Dennoch: Wie man an der Bildung sieht, können weitere Themen jederzeit aufgnenommen werden. Im Piratenwiki herrscht eine rege Diskussion dazu. Wenn man ein wenig die Vorschläge durchblättert, sieht man, wie sinnvoll die Beschränkung ist: Da gibt es sehr liberale Positionen (Abschaffung der Landwirtschaftspolitik, Legalisierung aller Drogen), paternalistische (Rauchverbot), linke (Kostenloser öffentlicher Nahverkehr) und so weiter. Jeder Vorschlag wird kontrovers diskutiert – die Piratenpartei ist in ihrem Wiki eine sehr plurale Partei (wenn mir auch bei vielem ein linksliberaler Generalbaß durchzuklingen scheint). Wirtschaftliche Konzepte sind von bieder-liberal bis hin zu grenzgenialer Do-it-your-self-Welterklärung.

Keine Chance, alle Mitglieder mitzunehmen; auch wenn die Piraten auf einer gesellschaftlichen Dimension liberal sind und insofern mit den Grünen (wie in Thüringen), der FDP und den Linken gut arbeiten könnten – spätestens bei einer Koalition müßten sie die Karten auf den Tisch legen: Tragen sie einen Mindestlohn, eine Gesundheitsreform, einen Kriegseinsatz mit?

Eine Lösung kann eine Art Meta-Politik sein. Kristian Köhntopp diskutiert die Frage Einthemenpartei in einem ausführlichern Artikel, der die Themen der Piratenpartei zu einem breiten Themennetz auffächert. Eine solche Auffächerung wäre prinzipiell für alle Politikfelder möglich: auch Hartz IV kann unter einem bürgerrechtlichen Aspekt betrachtet werden.

Eine Metapolitik würde sich tatsächlich darauf beschränken, als Filter zu wirken: Jegliches politische Projekt wird anhand der Grundsätze der Partei überprüft. Wie werden Datenschutz und -sparsamkeit gewährleistet, wie Kommunikations- und Wissenschaftsfreiheit? Die Piratenpartei als Metapartei stimmt also in der einen Koalition für einen Mindestlohn, in der anderen für Hartz IV, solange hier keine zentrale Lohnerfassungsbehörde eingerichtet wird und da die Unverletzlichkeit der Wohnung gewahrt bleibt.
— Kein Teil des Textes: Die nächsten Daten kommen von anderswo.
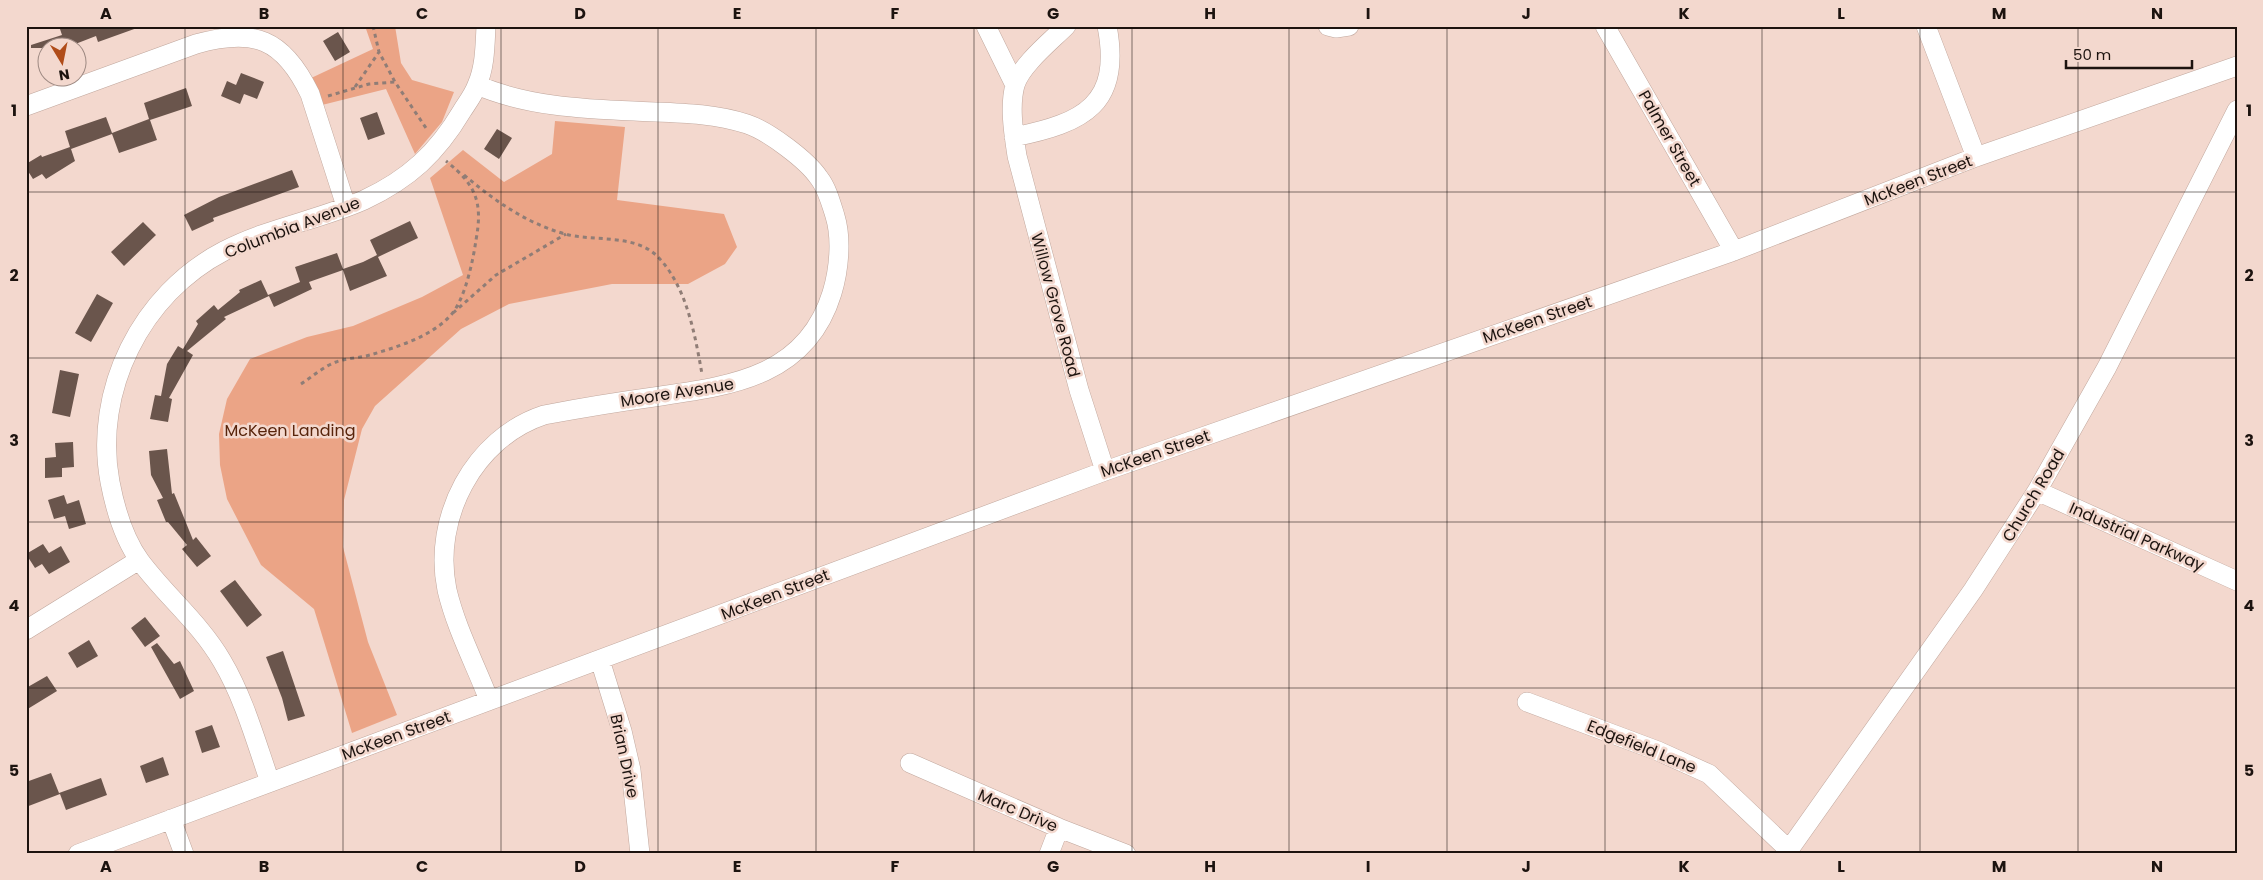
<svg xmlns="http://www.w3.org/2000/svg" width="2263" height="880" font-family="Poppins,sans-serif">
  <rect width="100%" height="100%" fill="#f3d8ce"/>
  <path fill="#eba486" d="M365 26H395L401 63 412 80 454 92 442 122 415 154 386 89 322 105 309 79 373 49Z
    M555 121 625 127 617 200 724 214 737 247 725 264 688 284H612L509 304 461 329 375 406 362 429 344 500 343 547 368 642 397 715 352 733 314 609 261 565 227 499 220 465 219 434 227 399 250 359 307 337 353 326 422 297 463 275 430 178 463 150 504 182 552 154Z"/>
  <path fill="#6a554c" d="M59 26H137V28L98 42 96 36 65 48H31V45L62 35Z
    M338 32 350 52 335 61 323 41Z
    M241 73 264 82 257 99 244 94 240 104 221 96 227 81 236 85Z
    M186 88 192 106 150 120 157 140 119 153 112 134 71 149 75 161 46 179 42 174 33 179 26 168V164L41 155 42 157 70 147 65 131 106 117 112 133 149 119 144 103Z
    M377 112 385 134 368 140 360 118Z
    M497 129 512 138 499 159 484 149Z
    M292 170 299 187 213 218 214 221 192 231 184 215 219 197Z
    M410 221 418 238 378 257 387 276 350 291 343 270 309 282 312 289 274 307 269 296 224 317 226 319 187 351 193 355 169 398 172 399 168 422 150 419 155 395 161 396 167 364 178 346 183 349 198 324 196 321 214 305 218 310 240 292 239 290 261 280 268 295 300 282 295 267 337 253 343 269 363 262 377 255 370 240Z
    M143 222 156 235 124 266 111 252Z
    M97 294 113 303 91 342 75 333Z
    M60 370 79 374 70 417 52 413Z
    M73 442 74 467 62 468V477L45 478V458L56 457 55 443Z
    M167 449 172 494 174 493 193 540 196 537 211 556 197 567 182 549 187 545 168 522H166L157 500 163 498 151 475 149 451Z
    M64 495 67 504 79 500 86 524 69 529 65 516 54 519 48 500Z
    M43 544 49 553 61 546 70 562 49 574 42 564 35 568 26 554Z
    M235 580 262 615 247 627 220 591Z
    M145 617 160 636 145 647 131 628Z
    M89 640 98 656 77 668 68 653Z
    M157 643 174 664 180 661 194 691 180 699 151 647Z
    M283 651 305 716 288 721 282 698 266 657Z
    M47 676 57 691 26 710V688Z
    M212 725 220 747 202 753 195 731Z
    M163 757 169 775 146 783 140 766Z
    M51 773 59 793 101 778 107 795 66 810 60 794 26 807V782Z"/>
  <g fill="none" stroke-linecap="round" stroke-linejoin="round">
    <defs>
      <path id="minor" d="M986 26 1015 85
        M1066 26C1051 41 1021 65 1015 85 1009 107 1014 135 1017 156L1079 390 1105 471
        M1328 26 1336 28 1349 26
        M1605 26 1734 251
        M1926 26 1976 157
        M477 85C526 106 582 109 634 111 673 113 710 112 747 124 768 131 807 160 819 178 827 188 831 203 835 216 842 239 839 270 832 293 806 378 729 386 654 397 617 402 581 408 544 415 474 438 432 518 447 590 456 628 475 664 489 700
        M26 106 196 44C254 28 283 38 310 94L346 206
        M1014 137C1084 123 1122 104 1107 26
        M2037 491 2237 581
        M26 630 139 560
        M600 660 622 731 631 770 640 854
        M1527 702 1658 751 1709 774 1789 850
        M910 763 1059 828 1126 854
        M270 782C256 742 244 698 222 661 200 623 166 596 140 561 124 539 115 508 110 482 93 391 141 294 224 251 268 228 319 220 364 200 409 179 437 153 462 111 467 103 474 94 477 85 485 67 485 46 486 26
        M171 819 184 854
        M78 854 1105 471 1734 251 1976 157 2237 66
        M1049 854 1059 828
        M1786 854 1973 590 2037 491 2107 367 2237 110"/>
    </defs>
    <use href="#minor" stroke="#c0a79d" stroke-width="20"/>
    <path stroke="#907d76" stroke-width="3" stroke-dasharray="4 4" stroke-linecap="butt" d="M373 26 379 52 395 82 428 131
      M355 87 379 52
      M328 96 369 84 395 82
      M464 175C495 201 526 223 565 234 594 242 636 233 659 258 687 288 695 335 702 374
      M453 313 496 275 566 234
      M301 384C312 377 324 366 336 362 347 358 359 358 370 355 397 347 431 337 451 315 465 299 473 261 476 240 483 202 476 185 446 161"/>
    <use href="#minor" stroke="#fff" stroke-width="19"/>
  </g>
  <path fill="none" stroke="#1c130f" stroke-width="1" stroke-opacity="0.55" d="M185 26V854M343 26V854M501 26V854M658 26V854M816 26V854M974 26V854M1132 26V854M1289 26V854M1447 26V854M1605 26V854M1762 26V854M1920 26V854M2078 26V854M26 192H2237M26 358H2237M26 522H2237M26 688H2237"/>
  <g text-anchor="middle" stroke-width="5" stroke-linejoin="round" paint-order="stroke">
    <g font-size="16" fill="#1c130f" stroke="#f3d8ce">
      <text transform="translate(1670 138) rotate(60)" y="6">Palmer Street</text>
      <text transform="translate(1918 180) rotate(-21)" y="6">McKeen Street</text>
      <text transform="translate(292 227) rotate(-21)" y="6">Columbia Avenue</text>
      <text transform="translate(1056 305) rotate(75)" y="6">Willow Grove Road</text>
      <text transform="translate(1537 319) rotate(-19)" y="6">McKeen Street</text>
      <text transform="translate(677 392) rotate(-9)" y="6">Moore Avenue</text>
      <text transform="translate(1155 453) rotate(-19)" y="6">McKeen Street</text>
      <text transform="translate(2033 495) rotate(-59)" y="6">Church Road</text>
      <text transform="translate(2137 536) rotate(24)" y="6">Industrial Parkway</text>
      <text transform="translate(775 594) rotate(-21)" y="6">McKeen Street</text>
      <text transform="translate(396 735) rotate(-20)" y="6">McKeen Street</text>
      <text transform="translate(1642 746) rotate(22)" y="6">Edgefield Lane</text>
      <text transform="translate(625 756) rotate(78)" y="6">Brian Drive</text>
      <text transform="translate(1018 810) rotate(23)" y="6">Marc Drive</text>
    </g>
    <g font-size="16" fill="#58240b" stroke="#f3d8ce">
      <text x="290" y="436">McKeen Landing</text>
    </g>
  </g>
  <rect width="2263" height="880" fill="none" stroke="#f3d8ce" stroke-width="55"/>
  <g transform="translate(62 62) rotate(170)"><circle r="24" fill="#f3d8ce" stroke="#9d8982"/>
  <path d="M0-4L9 19L0 12L-9 19Z" fill="#b04c19"/>
  <text y="-8" font-size="14" font-weight="bold" text-anchor="middle" fill="#1c130f">N</text>
  </g>
  <path d="M2066 60v8h126v-8" fill="none" stroke="#1c130f" stroke-width="2.5"/>
  <text x="2073" y="60" font-size="15" fill="#1c130f" stroke="#f3d8ce" stroke-width="4" paint-order="stroke">50 m</text>
  <rect x="28" y="28" width="2208" height="824" fill="none" stroke="#1c130f" stroke-width="2"/>
  <g font-size="16" text-anchor="middle" font-weight="bold" fill="#1c130f">
    <text x="106" y="19">A</text>
    <text x="264" y="19">B</text>
    <text x="422" y="19">C</text>
    <text x="580" y="19">D</text>
    <text x="737" y="19">E</text>
    <text x="895" y="19">F</text>
    <text x="1053" y="19">G</text>
    <text x="1210" y="19">H</text>
    <text x="1368" y="19">I</text>
    <text x="1526" y="19">J</text>
    <text x="1684" y="19">K</text>
    <text x="1841" y="19">L</text>
    <text x="1999" y="19">M</text>
    <text x="2157" y="19">N</text>
    <text x="14" y="116">1</text>
    <text x="2249" y="116">1</text>
    <text x="14" y="281">2</text>
    <text x="2249" y="281">2</text>
    <text x="14" y="446">3</text>
    <text x="2249" y="446">3</text>
    <text x="14" y="611">4</text>
    <text x="2249" y="611">4</text>
    <text x="14" y="776">5</text>
    <text x="2249" y="776">5</text>
    <text x="106" y="872">A</text>
    <text x="264" y="872">B</text>
    <text x="422" y="872">C</text>
    <text x="580" y="872">D</text>
    <text x="737" y="872">E</text>
    <text x="895" y="872">F</text>
    <text x="1053" y="872">G</text>
    <text x="1210" y="872">H</text>
    <text x="1368" y="872">I</text>
    <text x="1526" y="872">J</text>
    <text x="1684" y="872">K</text>
    <text x="1841" y="872">L</text>
    <text x="1999" y="872">M</text>
    <text x="2157" y="872">N</text>
  </g>
</svg>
Das Problem bei einem solchen Ansatz ist, daß eine derartige Filterfunktion in ein Parteisystem nicht paßt. Ähnliche Funktionen nehmen NGOs (wie der Bund der Steuerzahler und Greenpeace) war, auch die Kirchen (ein gutes Beispiel ist die kath. Soziallehre, die kein System, sondern Sozialprinzipien zur Verfügung stellt). Das Problem: Ich kann durchaus Mitglied beim Bund der Steuerzahler und bei Greenpeace sein – die beiden Organisationen können sich auf ihren Kernbereich konzentrieren und müssen im Parlament nicht Rücksicht darauf nehmen, daß ihre Mitglieder bzw. Wähler zwar gemeinsame Ziele in Steuer- oder Umweltpolitik haben, der Bund der Steuerzahler aber notwendig einen Teil seiner Klientel verprellt, wenn er über Umweltfragen abstimmt (und vice versa). Im Europaparlament versuchen die Piraten diese Strategie – ich bin gespannt, wie lange es dauert, bis die erste Sachfrage die schwedischen Piraten spaltet.

Parlamentarisch filtern geht nicht – das höchste der Gefühle dürfte sein, daß passende Parteien ein Wählerpotential von zwei, drei Prozent, das durch die Digital natives noch wächst, gerne selbst abschöpfen würden und mit entsprechender Politik potentielle Piratenwähler zu gewinnen versuchen.

Die Alternative Vollprogramm ist zu gefährlich: Wie die kontroversen Diskussionen im Piraten-Wiki zeigen, könnte man sehr schnell sehr viele Mitglieder mit einer Festlegung verprellen. Auch daher sehe ich keine große Zukunft für die Piratenpartei – irgendwann müssen sie sich positionieren, und dann sind sie nur noch die besseren Grünen oder die bessere FDP. Der einzige Ausweg ist, daß ihre zentrale Konfliktlinie stark genug ist: Die Schas wird ja auch nicht wegen ihrer Wirtschaftspolitik gewählt.